In the field of artificial intelligence, the designation neuro-fuzzy refers to combinations of artificial neural networks and fuzzy logic.

Overview[edit]

Neuro-fuzzy hybridization results in a hybrid intelligent system that combines the human-like reasoning style of fuzzy systems with the learning and connectionist structure of neural networks. Neuro-fuzzy hybridization is widely termed as fuzzy neural network (FNN) or neuro-fuzzy system (NFS) in the literature. Neuro-fuzzy system (the more popular term is used henceforth) incorporates the human-like reasoning style of fuzzy systems through the use of fuzzy sets and a linguistic model consisting of a set of IF-THEN fuzzy rules. The main strength of neuro-fuzzy systems is that they are universal approximators with the ability to solicit interpretable IF-THEN rules.

The strength of neuro-fuzzy systems involves two contradictory requirements in fuzzy modeling: interpretability versus accuracy. In practice, one of the two properties prevails. The neuro-fuzzy in fuzzy modeling research field is divided into two areas: linguistic fuzzy modeling that is focused on interpretability, mainly the Mamdani model; and precise fuzzy modeling that is focused on accuracy, mainly the Takagi-Sugeno-Kang (TSK) model.

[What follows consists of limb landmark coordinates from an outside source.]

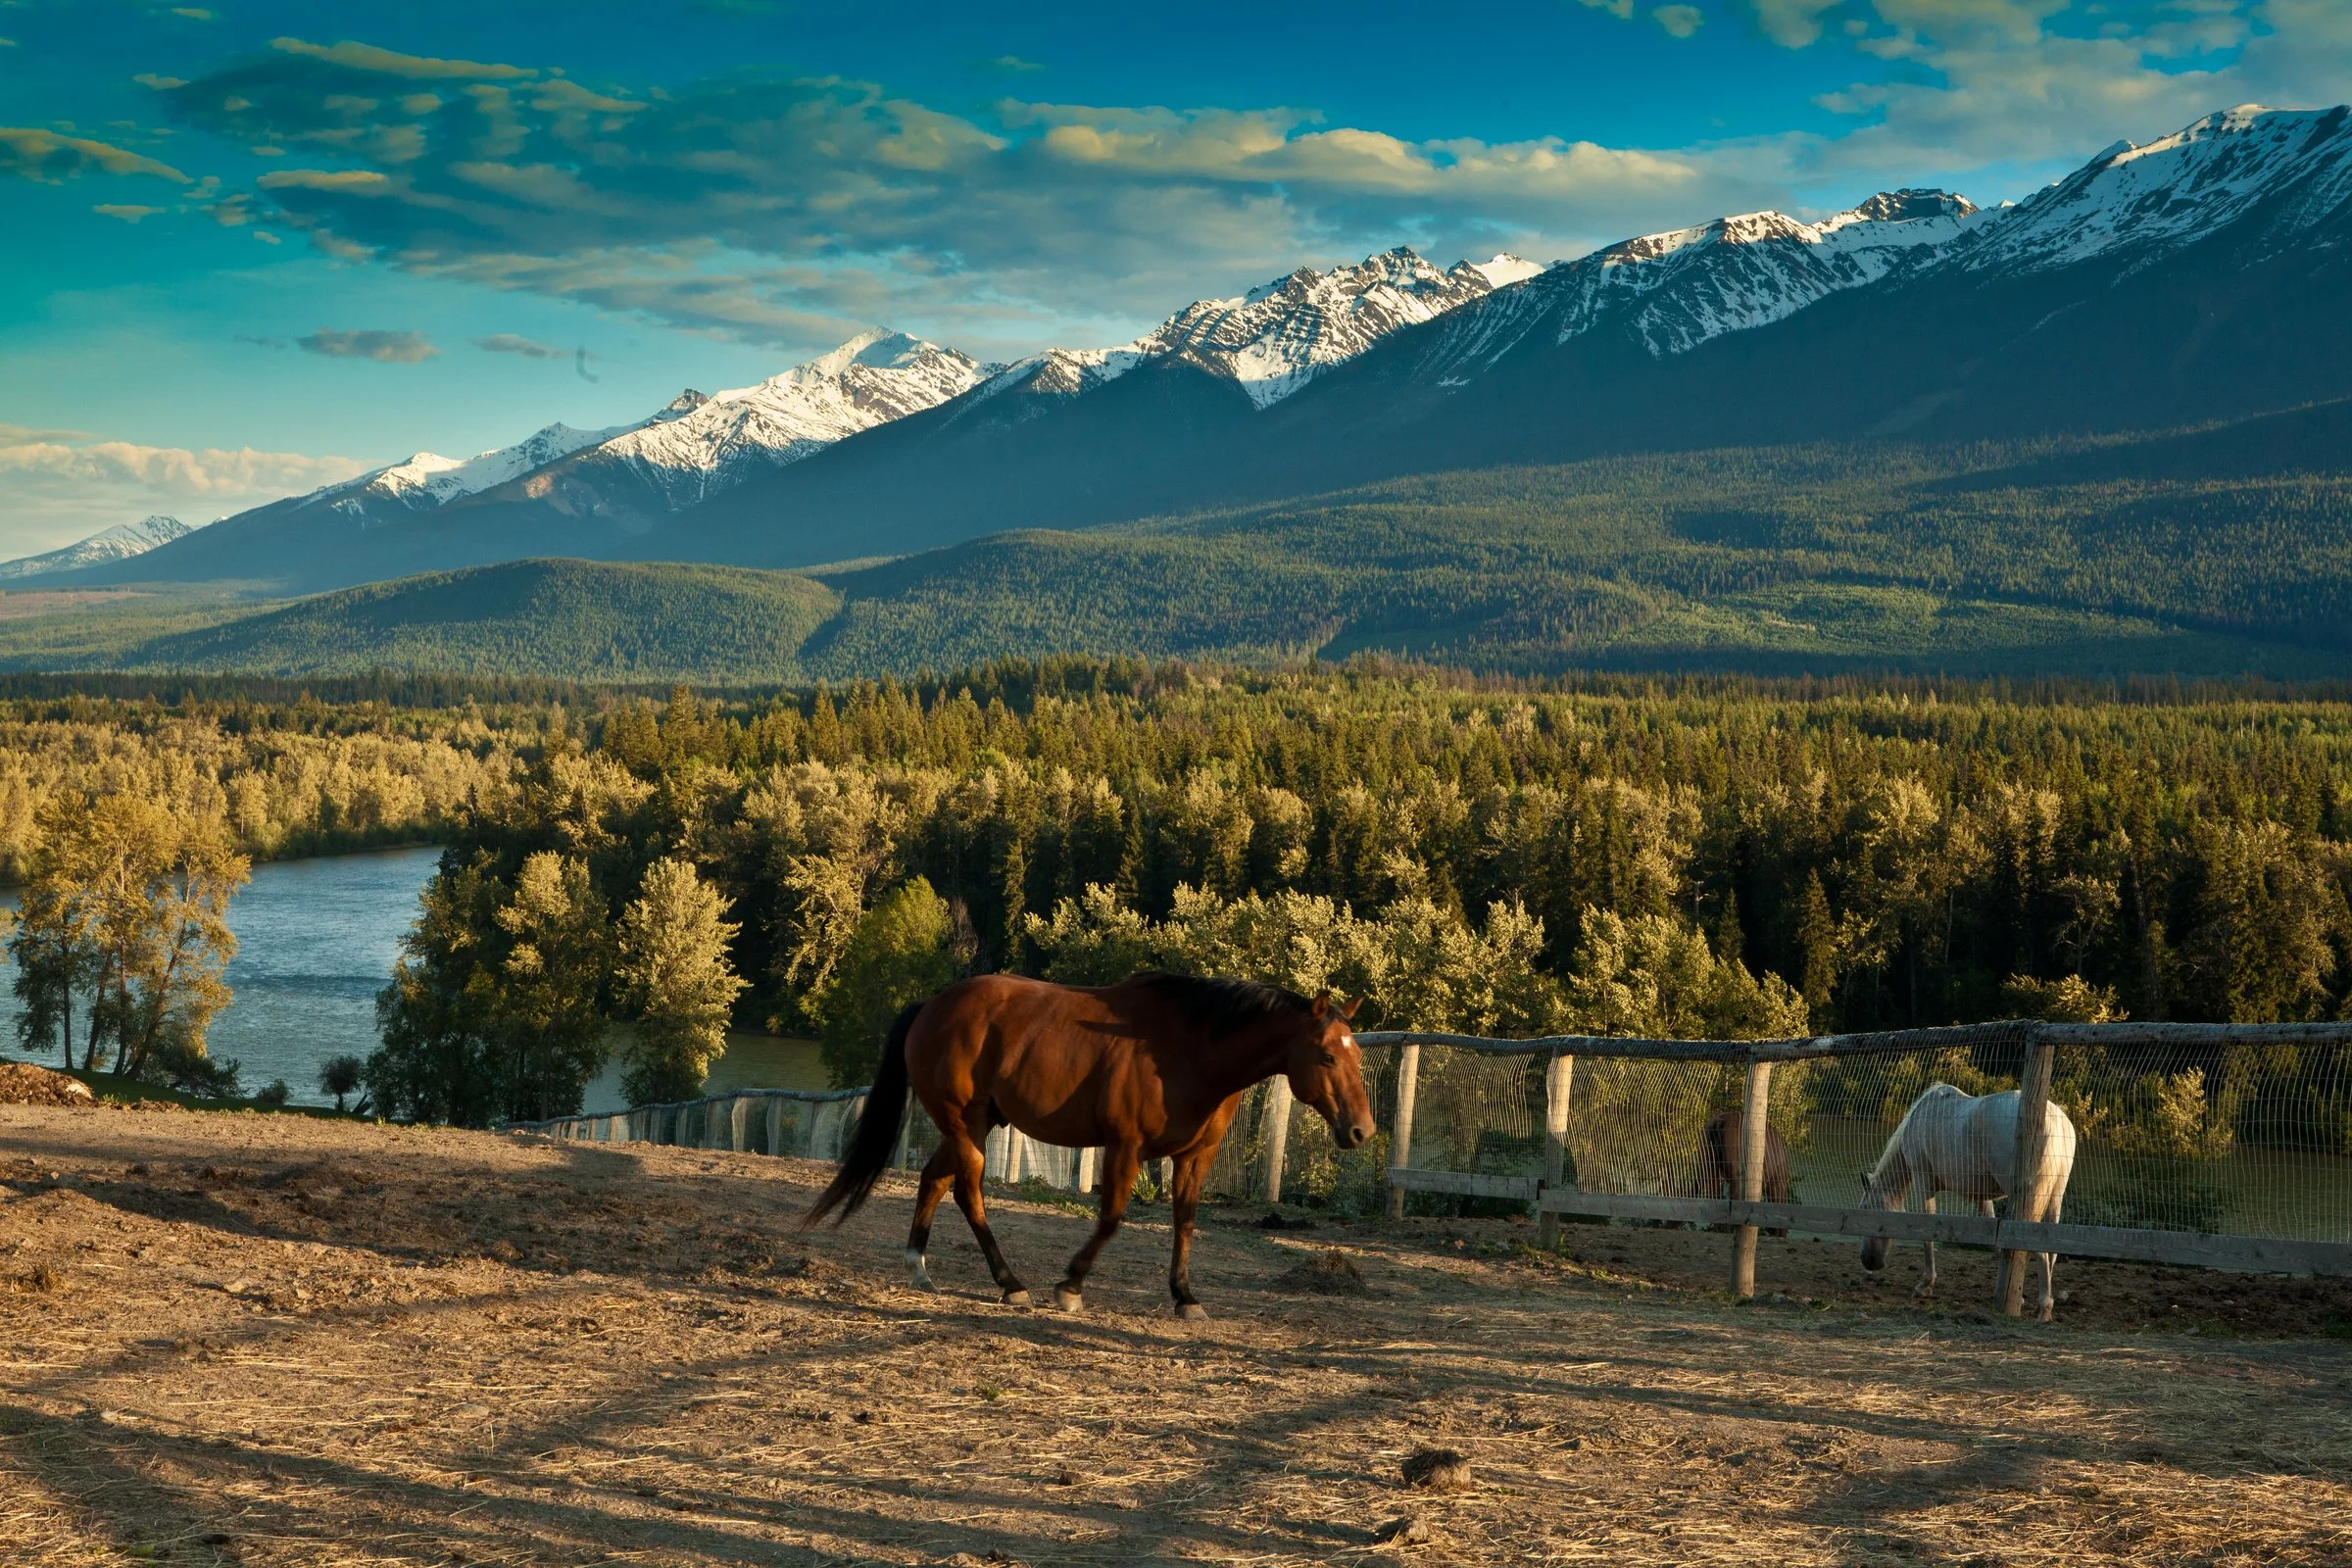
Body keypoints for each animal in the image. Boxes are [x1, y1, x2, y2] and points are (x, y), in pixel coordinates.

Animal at [803, 971, 1375, 1320]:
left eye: (1355, 1054)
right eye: (1327, 1056)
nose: (1362, 1131)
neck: (1190, 1050)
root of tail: (932, 1005)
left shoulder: (1195, 1157)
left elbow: (1186, 1222)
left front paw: (1185, 1297)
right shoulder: (1125, 1147)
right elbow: (1112, 1218)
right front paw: (1070, 1285)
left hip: (974, 1126)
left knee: (936, 1180)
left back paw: (919, 1266)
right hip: (965, 1125)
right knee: (968, 1190)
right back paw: (1010, 1282)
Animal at [1858, 1082, 2078, 1321]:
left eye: (1865, 1210)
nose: (1868, 1261)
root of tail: (2055, 1120)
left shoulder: (1923, 1181)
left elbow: (1928, 1232)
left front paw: (1924, 1285)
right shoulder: (1981, 1196)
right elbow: (1994, 1243)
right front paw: (2017, 1297)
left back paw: (2044, 1308)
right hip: (2054, 1197)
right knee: (2051, 1249)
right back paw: (2041, 1305)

Although generally assumed to be the realization of a fuzzy system through connectionist networks, this term is also used to describe some other configurations including:

• Deriving fuzzy rules from trained RBF networks.
• Fuzzy logic based tuning of neural network training parameters.
• Fuzzy logic criteria for increasing a network size.
• Realising fuzzy membership function through clustering algorithms in unsupervised learning in SOMs and neural networks.
• Representing fuzzification, fuzzy inference and defuzzification through multi-layers feed-forward connectionist networks.

It must be pointed out that interpretability of the Mamdani-type neuro-fuzzy systems can be lost. To improve the interpretability of neuro-fuzzy systems, certain measures must be taken, wherein important aspects of interpretability of neuro-fuzzy systems are also discussed.^[2]

A recent research line addresses the data stream mining case, where neuro-fuzzy systems are sequentially updated with new incoming samples on demand and on-the-fly. Thereby, system updates not only include a recursive adaptation of model parameters, but also a dynamic evolution and pruning of model components (neurons, rules), in order to handle concept drift and dynamically changing system behavior adequately and to keep the systems/models “up-to-date” anytime.
Comprehensive surveys of various evolving neuro-fuzzy systems approaches can be found in ^[3] and.^[4]

Pseudo outer-product based fuzzy neural networks[edit]

Pseudo outer product-based fuzzy neural networks (POPFNN) are a family of neuro-fuzzy systems that are based on the linguistic fuzzy model.^[5]

Three members of POPFNN exist in the literature:

• POPFNN-AARS(S), which is based on the Approximate Analogical Reasoning Scheme^[6]
• POPFNN-